Here we outline the main findings from two recent FTD center publications. Learn more about our research in easy to digest terms!
Apathy in behavioral variant Frontotemporal Degeneration (bvFTD)
Adapted from “Apathy in Frontotemporal Degeneration: Neuroanatomical Evidence of Impaired Goal-directed Behavior”, Massimo et al., 2015
What we did know: Apathy is characterized by a general indifference or unresponsiveness. Importantly, it is a common feature of behavioral variant Frontotemporal Degeneration (bvFTD), with patients showing a diminished ability to develop or carry out goals (also known as goal directed behavior).
What we didn’t know: Previously, apathy was considered a single behavioral symptom. However, its occurrence in bvFTD can differ across patients and is not localized to one brain region. Instead, studies have shown that multiple brain regions can relate to apathetic symptoms, indicating that apathy might be a multi-component behavior. Specifically, the abilities to initiate, plan and become motivated are thought to underlie goal directed behavior. If any one of these systems becomes compromised in bvFTD, Massimo and colleagues hypothesized that patients would show a decreased ability to develop and carry out goals, leading to increased apathy.
What this study shows: Massimo and colleagues tested the hypothesis that apathy in bvFTD is due to an impairment to one or more aspects of goal directed behavior: initiation, planning and/or motivation. They found that each behavior related to a partially distinct neuroanatomical region: poor initiation related to degeneration of the anterior cingulate, poor planning related to atrophy of the dorsolateral prefrontal cortex, and poor motivation related to atrophy of the orbitofrontal cortex. The connecting white matter associated with these systems were also affected. These results show that apathy may be better understood as a behavior with multiple components that contribute to its occurrence in bvFTD.
What we can do in the future because of this study: This line of research can change the way that apathy is diagnosed and treated. A next step might be to more closely examine the differences between initiation, planning or motivation by outlining the different patterns of cognitive decline or disease spread. Delineating the different brain regions that underlie apathetic behavior might help us better anticipate the disease course experienced by an individual.

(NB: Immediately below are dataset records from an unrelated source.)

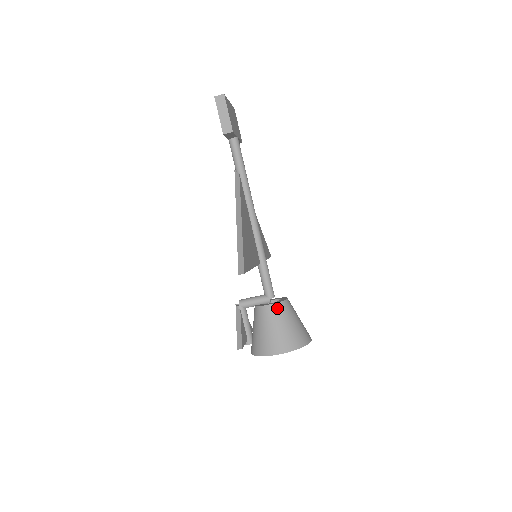
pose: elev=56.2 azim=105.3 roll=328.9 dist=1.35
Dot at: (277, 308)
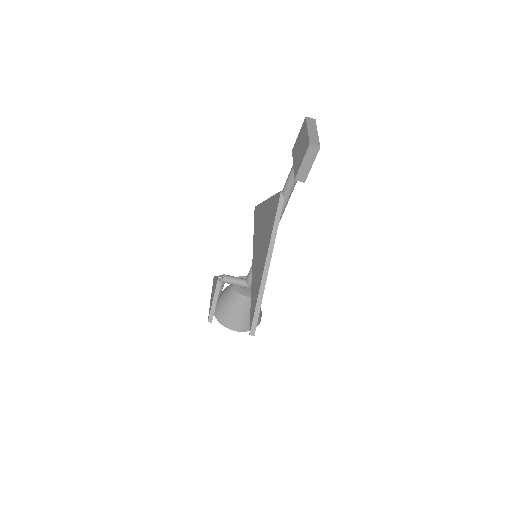
Dot at: occluded
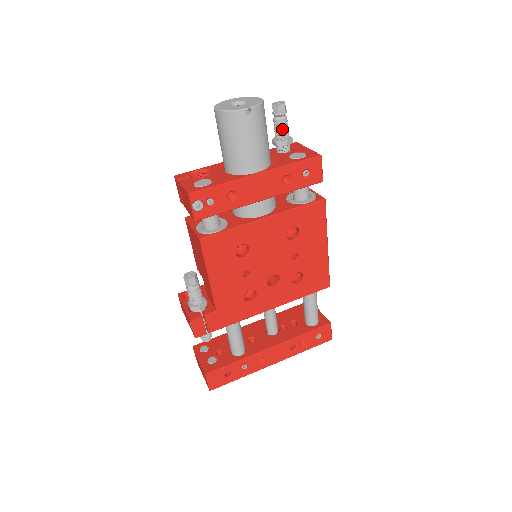
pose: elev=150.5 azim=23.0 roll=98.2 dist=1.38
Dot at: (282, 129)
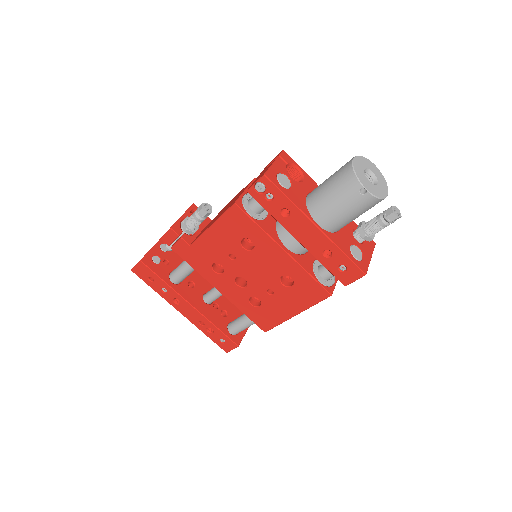
Dot at: (375, 226)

Why should you care? Apathy is the most frequent symptom found in patients with bvFTD, with an estimated 86% of patients showing apathetic behaviors. A more detailed understanding of apathetic behavior in bvFTD can lead to more individualized care and a more effective treatment plan for a patient.
Learn more: While this study disentangles the multiple components of apathy, the researchers also found overlap between behaviors and regions of disease. To learn more, please visit: http://www.ncbi.nlm.nih.gov/pubmed/26617508
A chemical mechanism that protects against disease spread in FTD: the role of hypermethylation
Adapted from “C9orf72 promoter hypermethylation is neuroprotective: Neuroimaging and neuropathologic evidence”, McMillan et al., 2015
What we did know: Genetic mutations can put an individual at risk for developing neurodegenerative disease. For example, mutations in the gene C9orf72 are associated with amyotrophic lateral sclerosis (ALS) and frontotemporal degeneration (FTD). Specifically, C9orf72 mutations lead to build-up of a protein called TDP-43, which can then cause brain cell death.

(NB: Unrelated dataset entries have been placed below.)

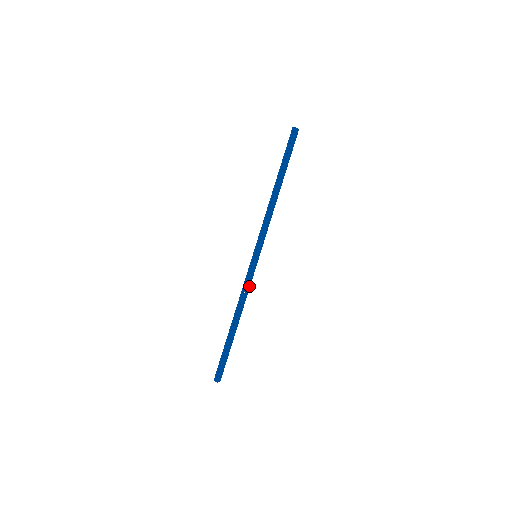
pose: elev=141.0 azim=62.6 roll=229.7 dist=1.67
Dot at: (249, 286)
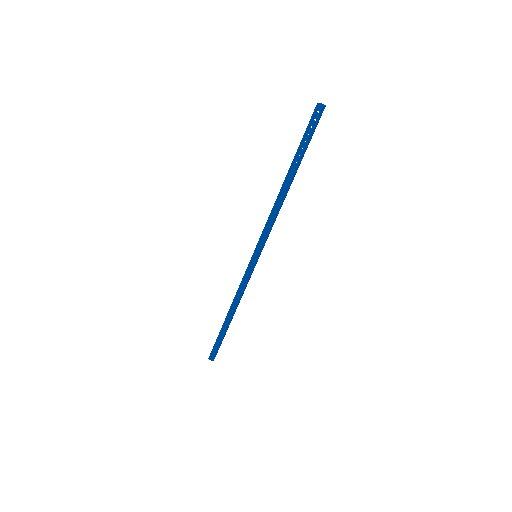
Dot at: occluded
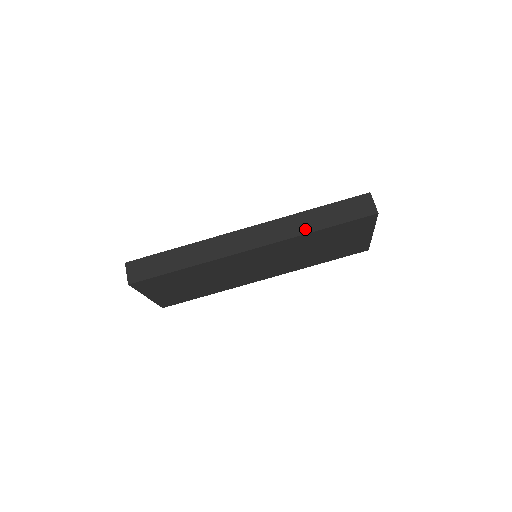
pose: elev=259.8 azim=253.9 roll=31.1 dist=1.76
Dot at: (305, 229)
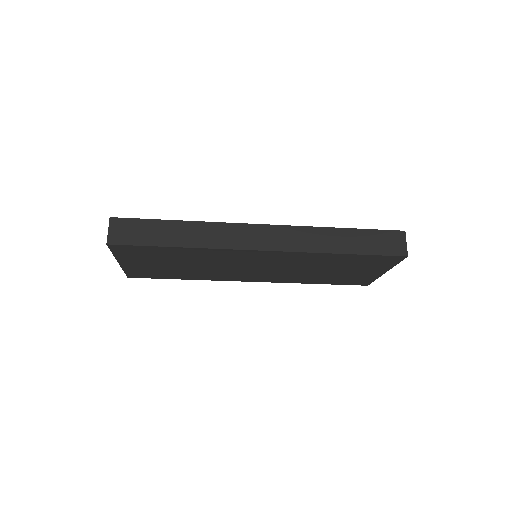
Dot at: (327, 247)
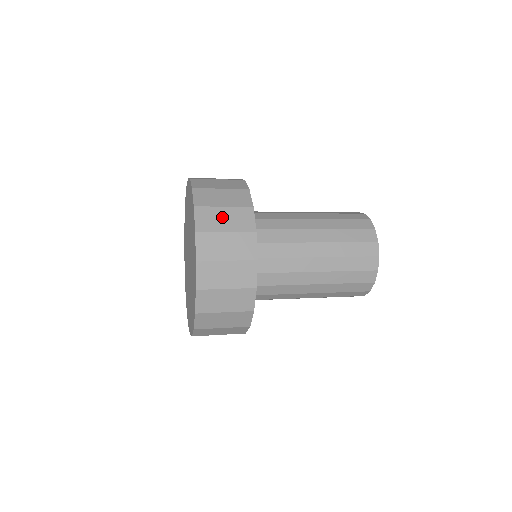
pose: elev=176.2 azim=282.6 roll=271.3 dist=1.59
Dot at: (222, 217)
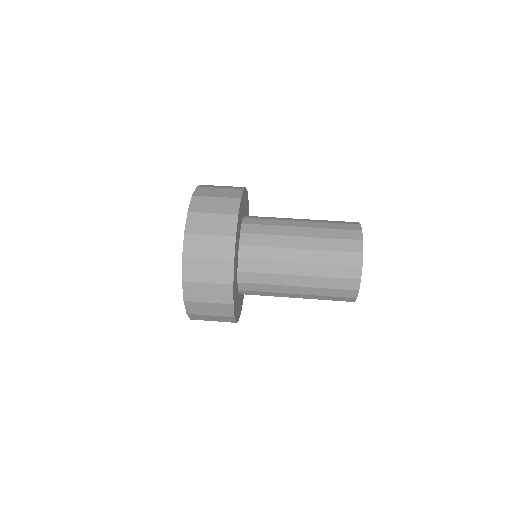
Dot at: (212, 203)
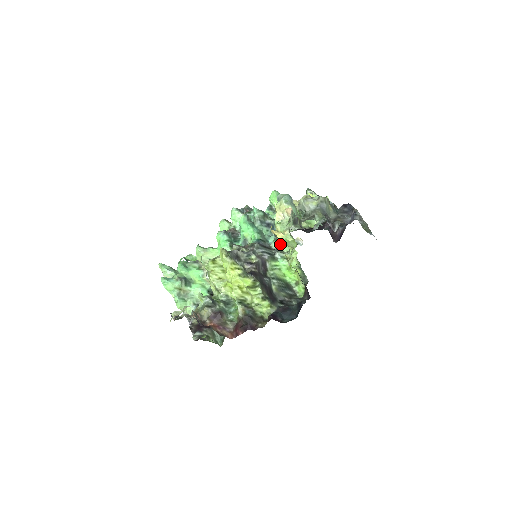
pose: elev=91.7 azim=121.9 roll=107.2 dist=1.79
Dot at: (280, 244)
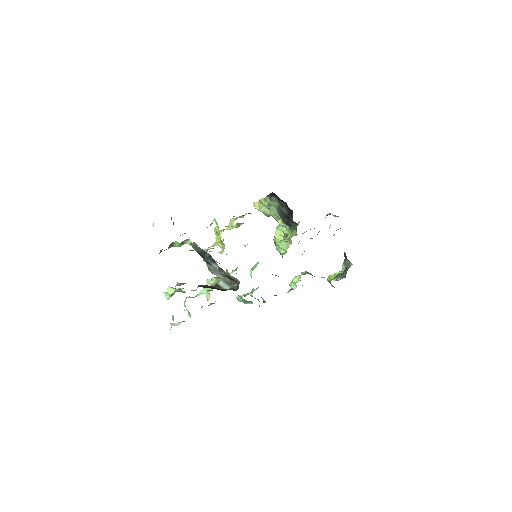
Dot at: occluded
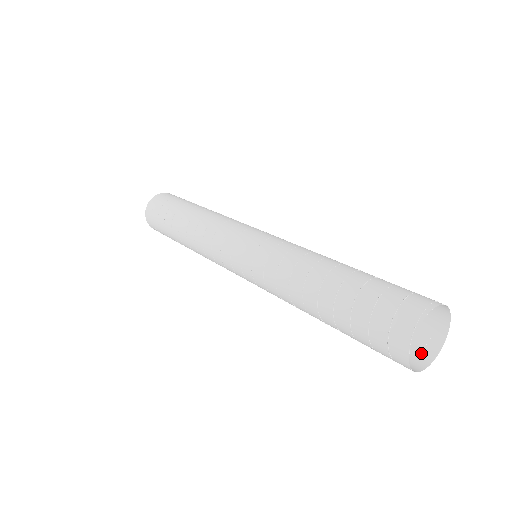
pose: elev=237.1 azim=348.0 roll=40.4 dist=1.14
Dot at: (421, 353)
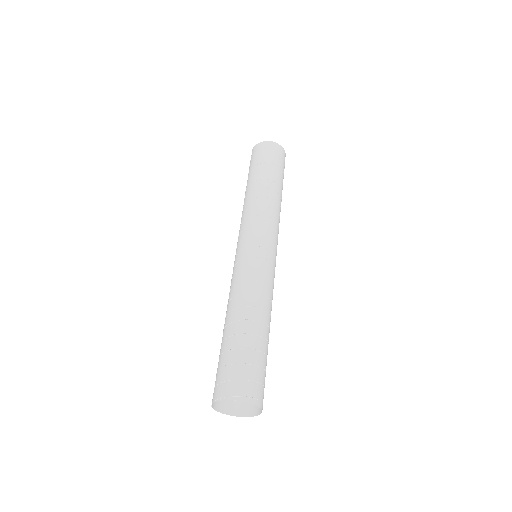
Dot at: (246, 407)
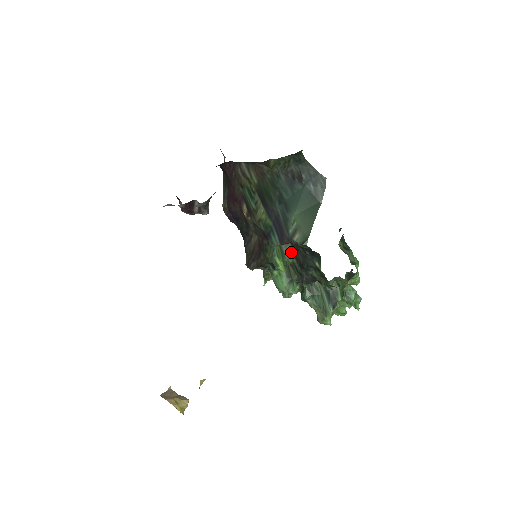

What we didn’t know: Studies examining the brain tissue of patients suggest an important role of hypermethylation in FTD. Hypermethylation is the addition of chemical compounds, known as methyl groups, to a gene. New evidence suggests that hypermethylation may protect against disease spread by blocking additional TDP-43 production from the C9orf72 gene. However, up to this point, there has been little longitudinal research demonstrating that C9orf72 hypermethylation is neuroprotective during a patient’s life and relates to their cognitive ability.

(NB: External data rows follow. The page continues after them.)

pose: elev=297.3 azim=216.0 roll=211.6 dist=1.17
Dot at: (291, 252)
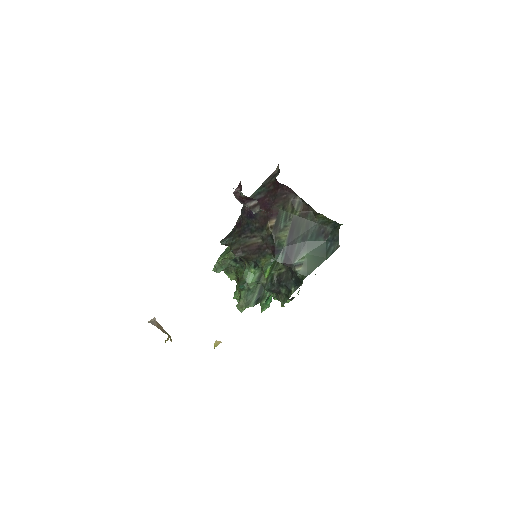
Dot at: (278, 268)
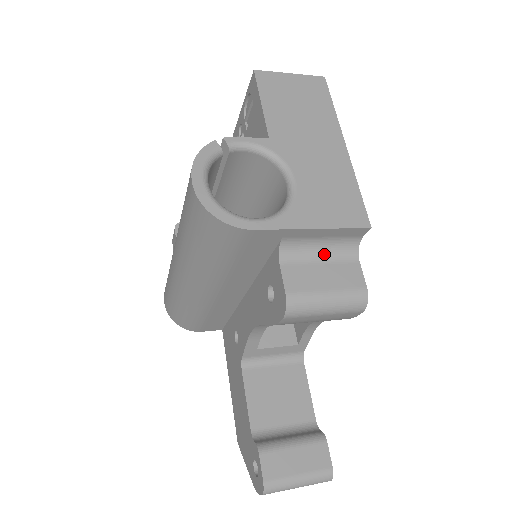
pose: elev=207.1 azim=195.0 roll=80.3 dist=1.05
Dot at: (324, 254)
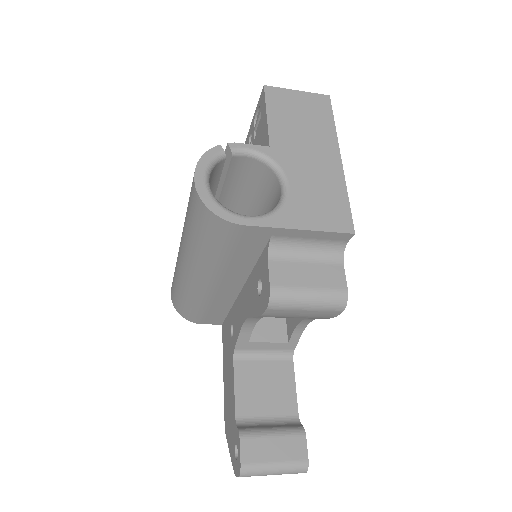
Dot at: (311, 255)
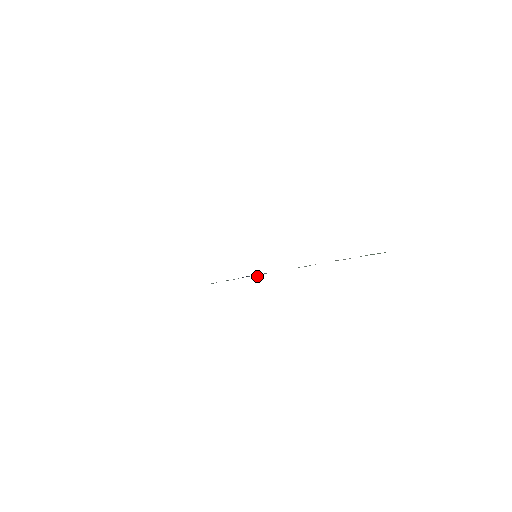
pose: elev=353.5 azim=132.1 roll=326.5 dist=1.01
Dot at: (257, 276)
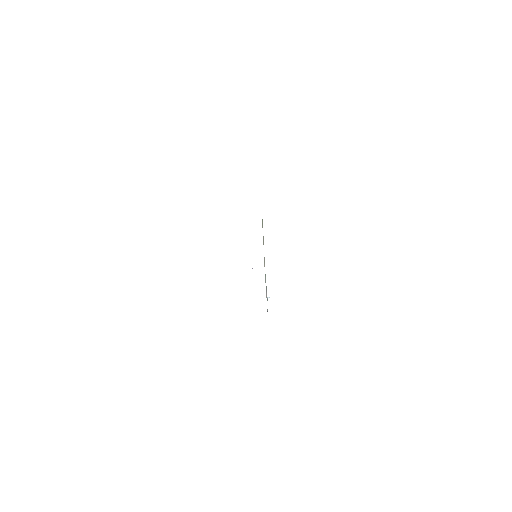
Dot at: (268, 297)
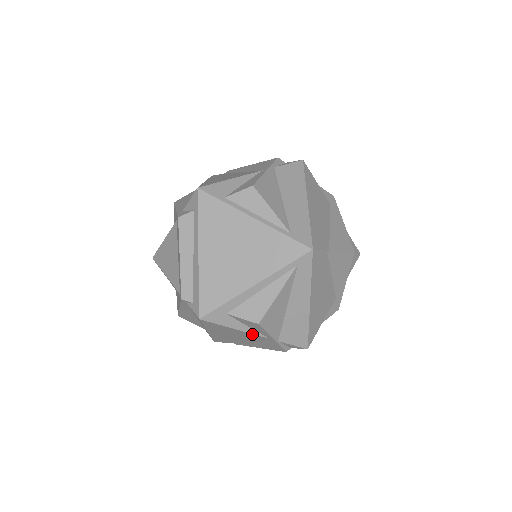
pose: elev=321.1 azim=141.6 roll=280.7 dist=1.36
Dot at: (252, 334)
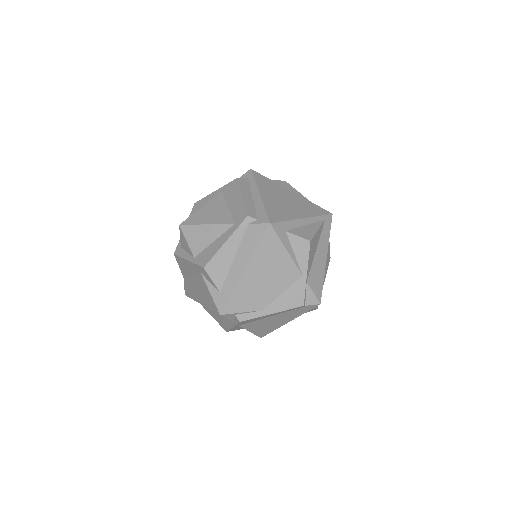
Dot at: (293, 264)
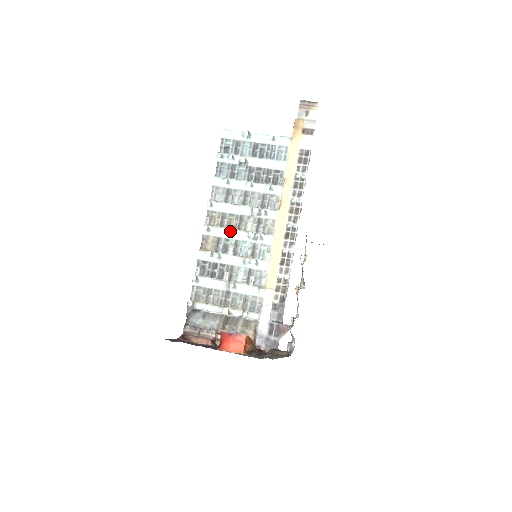
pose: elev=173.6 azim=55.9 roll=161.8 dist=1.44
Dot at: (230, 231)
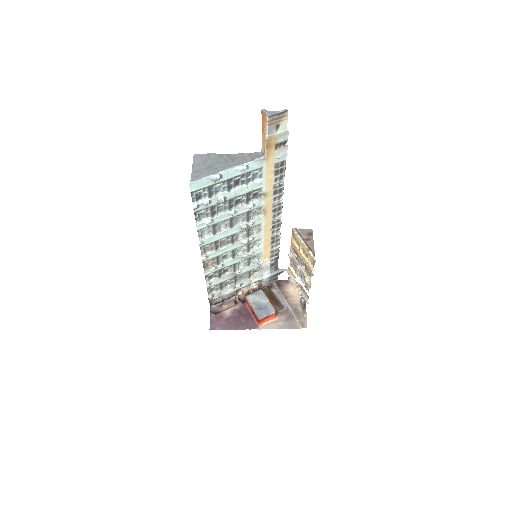
Dot at: (226, 248)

What this study shows: Researchers collected brain images and analyzed genetic data from blood samples from patients with C9orf72 mutations. Analyses revealed that patients with hypermethylation had less grey matter loss in the hippocampus, frontal cortex, and thalamus compared to patients without hypermethylation. Behavioral testing also revealed that patients with hypermethylation had better verbal memory recall. In a follow-up study, researchers examined brain cell loss at autopsy in patients who had C9orf72 mutations. Results again showed reduced brain cell loss in the presence of hypermethylation.
What we can do in the future because of this study: This study has exciting clinical implications. Drugs that can increase methylation levels or otherwise block the production of new TDP-43 protein may represent a new treatment to protect against neurodegeneration.
Why should you care: These cutting-edge findings may spur research into similar neuroprotective mechanisms and the role of hypermethylation in other neurodegenerative conditions.